Brendan BechtelBrendan Bechtel, soon to be chief executive of the engineering and construction company that bears his family’s name, sounded an alarm about the industry’s performance on megaprojects with words as plainly spoken as any you will hear at a conference.

Speaking at the Construction Industry Institute conference in National Harbor, Md., earlier this month, Bechtel claimed that, for megaprojects, 98% experience cost overruns or delays, the average cost increase is 80%, and the average schedule slippage is 20 months.

“Our house is on fire,” Bechtel told the audience. “If we don’t address [the various problems], we may cease to exist as an industry and … customers will cease to have confidence that we can deliver.”

Individuals and companies that stake their futures on what is built will turn elsewhere, Bechtel warned, perhaps to the manufacturing sector, where productivity has doubled in recent years while construction productivity has remained flat or slipped. Manufacturing “has lapped us,” he said, calling on the audience’s competitive spirit to figure out ways to do better.

Of course, not all construction owners, engineers and contractors build megaprojects. Bechtel delivered his cri de coeur to the members of CII, among the most competent and studious people in the industry. CII members complete their projects under some of the most adverse circumstances in the face of some of the most formidable risks. The problems on the $1-billion-plus megaprojects Bechtel had in mind reflect not just the shortcomings of engineering and construction but also those of the projects’ private and public sponsors and owners. And the problems that plague megaprojects also bedevil, on a smaller scale, the rest of the construction industry.

Bechtel said his statistics should serve as a prod for anyone who believes the industry can rest on its laurels. “Remember those three numbers and what they mean because I want them to haunt you the same way they haunt me,” he told the 500-person crowd. “I hope it motivates us to work together urgently to develop better solutions to get better project outcomes.” To do that, construction must leverage its collaborative relationships with academia and other companies.
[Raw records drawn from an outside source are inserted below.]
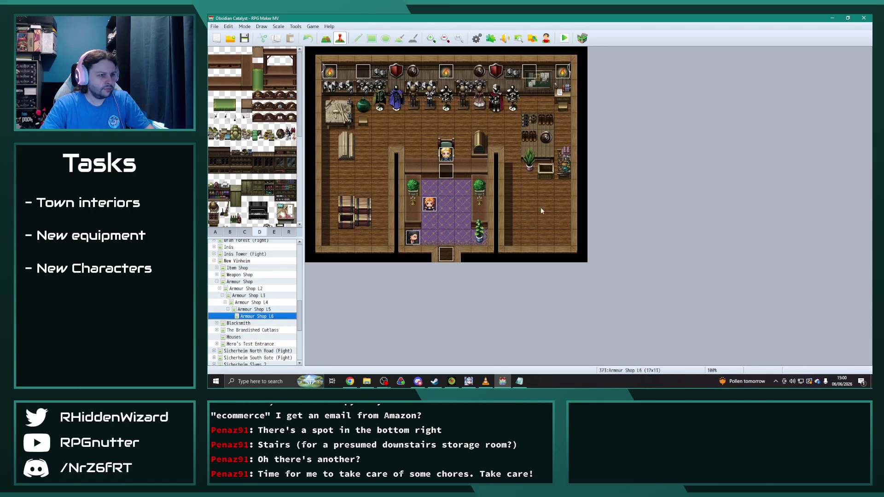
{"action": "left_click", "coordinate": [347, 169]}
{"action": "key", "text": "ctrl+v"}
{"action": "left_click", "coordinate": [359, 170]}
{"action": "key", "text": "ctrl+v"}
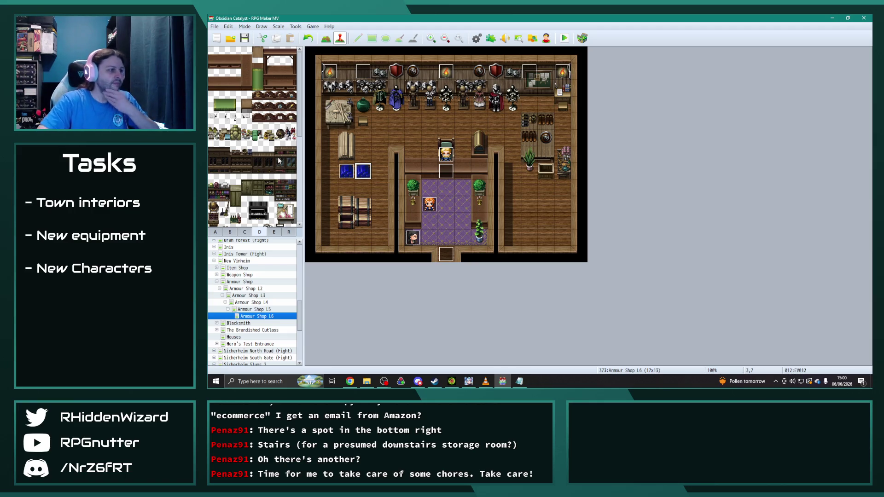
Bring up the tileset page with weapons and barrels and switch to map tile painting.
{"action": "scroll", "coordinate": [276, 198], "scroll_direction": "up", "scroll_amount": 10}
The real threat isn’t that the U.S., private and public, will summarily turn to the construction industry and declare, “You’re fired!” The threat is that individual mainstream construction companies will fall behind the better-managed, better-resourced competitors, which are lasered in on quality, safety and customer service and better able to adapt to the new business environment’s demands. For the companies that evolve over time, Bechtel’s grim numbers will be remembered not as a measure of the industry’s shortcomings but as the beginnings of a vital, long-overdue change.